RGA announced the completion of a transaction with a leading life insurance company
OREANDA-NEWS. Reinsurance Group of America, Incorporated (NYSE:RGA) today announced the completion of a transaction with a leading life insurance company to provide VM20 reserve financing for a block of term life insurance. The captive reinsurance agreement is one of the first such transactions in compliance with Actuarial Guideline 48 (“AG 48”), adopted by the National Association of Insurance Commissioners (“NAIC”), through which the NAIC defined rules to be followed for life reserve financing transactions completed after January 1, 2015.
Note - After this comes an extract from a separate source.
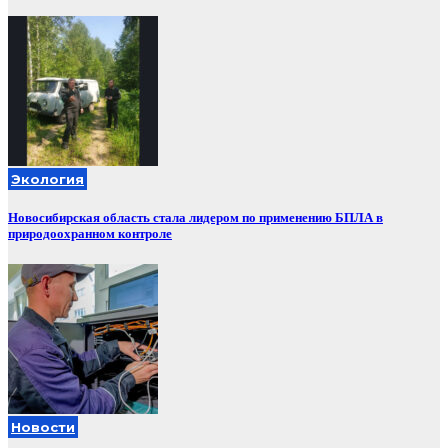
Экология
Новосибирская область стала лидером по применению БПЛА в
природоохранном контроле
Новости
Primary assets in this transaction originate from an affiliate of RGA, rather than from the direct insurer, in a manner that is consistent with the regulatory intent of AG 48. Other details of the transaction are not being disclosed.
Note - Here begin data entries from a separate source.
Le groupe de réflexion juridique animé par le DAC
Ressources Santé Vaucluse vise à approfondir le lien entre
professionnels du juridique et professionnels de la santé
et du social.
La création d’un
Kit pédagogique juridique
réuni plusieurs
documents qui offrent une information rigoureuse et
“We believe this transaction marks the first AG 48-compliant captive reinsurance transaction featuring primary assets from a source other than the direct writer,” said Gary Seifert, Senior Vice President, North America, Global Financial Solutions, RGA. “Our Global Financial Solutions team worked closely with our client to find the most beneficial solution within the AG 48 framework. It is the latest example of RGA’s expertise in helping our clients meet evolving regulatory requirements in the U.S. and every other market we serve.”
About RGA
Reinsurance Group of America, Incorporated (“RGA”) is among the leading global providers of life reinsurance and financial solutions, with approximately $3.1 trillion of life reinsurance in force and assets of $52.2 billion as of March 31, 2016. Founded in 1973, RGA today is recognized for its deep technical expertise in risk and capital management, innovative solutions, and commitment to serving its clients.